__What you are asked to do__
Retype, exactly as they appear below, the lines between the line holding "children shall enjoy" and the line holding "PRO version Are", both ends included.

*** Opening Recorded information ***

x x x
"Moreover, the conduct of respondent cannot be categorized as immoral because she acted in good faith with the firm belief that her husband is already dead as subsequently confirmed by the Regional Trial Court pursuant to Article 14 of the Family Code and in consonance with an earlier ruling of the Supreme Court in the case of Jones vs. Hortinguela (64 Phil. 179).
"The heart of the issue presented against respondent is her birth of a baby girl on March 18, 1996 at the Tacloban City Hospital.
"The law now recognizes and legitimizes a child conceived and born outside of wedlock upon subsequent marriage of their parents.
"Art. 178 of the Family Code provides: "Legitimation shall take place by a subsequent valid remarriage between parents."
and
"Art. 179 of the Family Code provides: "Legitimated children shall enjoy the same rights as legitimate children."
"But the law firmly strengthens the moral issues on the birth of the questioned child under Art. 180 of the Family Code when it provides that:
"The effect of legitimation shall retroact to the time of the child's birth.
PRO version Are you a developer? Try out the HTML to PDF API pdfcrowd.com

*** Closing Recorded information ***
*** Opening Recorded information ***

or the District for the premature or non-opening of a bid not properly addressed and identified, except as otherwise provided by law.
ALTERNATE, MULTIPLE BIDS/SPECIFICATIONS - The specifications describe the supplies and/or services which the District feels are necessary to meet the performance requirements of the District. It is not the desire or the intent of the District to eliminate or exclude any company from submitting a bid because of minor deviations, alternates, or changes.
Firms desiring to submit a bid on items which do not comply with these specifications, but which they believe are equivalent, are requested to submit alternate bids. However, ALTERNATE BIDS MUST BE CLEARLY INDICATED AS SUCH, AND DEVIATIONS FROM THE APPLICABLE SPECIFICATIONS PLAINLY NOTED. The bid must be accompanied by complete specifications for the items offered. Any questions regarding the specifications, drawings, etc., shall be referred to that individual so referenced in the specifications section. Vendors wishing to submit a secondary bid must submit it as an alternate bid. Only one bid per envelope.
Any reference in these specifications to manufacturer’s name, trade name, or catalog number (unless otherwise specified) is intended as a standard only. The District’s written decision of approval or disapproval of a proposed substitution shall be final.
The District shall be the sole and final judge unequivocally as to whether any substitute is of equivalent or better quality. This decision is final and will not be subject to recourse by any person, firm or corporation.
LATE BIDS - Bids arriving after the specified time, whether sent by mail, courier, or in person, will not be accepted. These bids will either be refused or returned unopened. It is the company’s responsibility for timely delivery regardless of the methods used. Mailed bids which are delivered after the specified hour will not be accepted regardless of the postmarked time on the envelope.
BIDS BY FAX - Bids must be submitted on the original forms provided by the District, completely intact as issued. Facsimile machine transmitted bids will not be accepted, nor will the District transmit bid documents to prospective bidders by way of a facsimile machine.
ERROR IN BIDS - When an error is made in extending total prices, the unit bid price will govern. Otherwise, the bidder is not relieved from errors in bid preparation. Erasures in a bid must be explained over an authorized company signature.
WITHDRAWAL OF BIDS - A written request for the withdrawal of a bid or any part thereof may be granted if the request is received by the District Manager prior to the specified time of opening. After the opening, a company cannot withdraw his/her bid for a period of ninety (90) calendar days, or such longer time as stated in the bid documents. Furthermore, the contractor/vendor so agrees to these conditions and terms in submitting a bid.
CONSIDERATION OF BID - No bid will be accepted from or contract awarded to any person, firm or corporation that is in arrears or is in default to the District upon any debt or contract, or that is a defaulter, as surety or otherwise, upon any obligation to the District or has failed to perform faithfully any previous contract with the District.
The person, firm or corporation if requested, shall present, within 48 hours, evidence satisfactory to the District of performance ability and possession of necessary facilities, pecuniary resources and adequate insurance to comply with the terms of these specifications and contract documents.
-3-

*** Closing Recorded information ***

__Your response__
"Art. 179 of the Family Code provides: "Legitimated children shall enjoy the same rights as legitimate children."
"But the law firmly strengthens the moral issues on the birth of the questioned child under Art. 180 of the Family Code when it provides that:
"The effect of legitimation shall retroact to the time of the child's birth.
PRO version Are you a developer? Try out the HTML to PDF API pdfcrowd.com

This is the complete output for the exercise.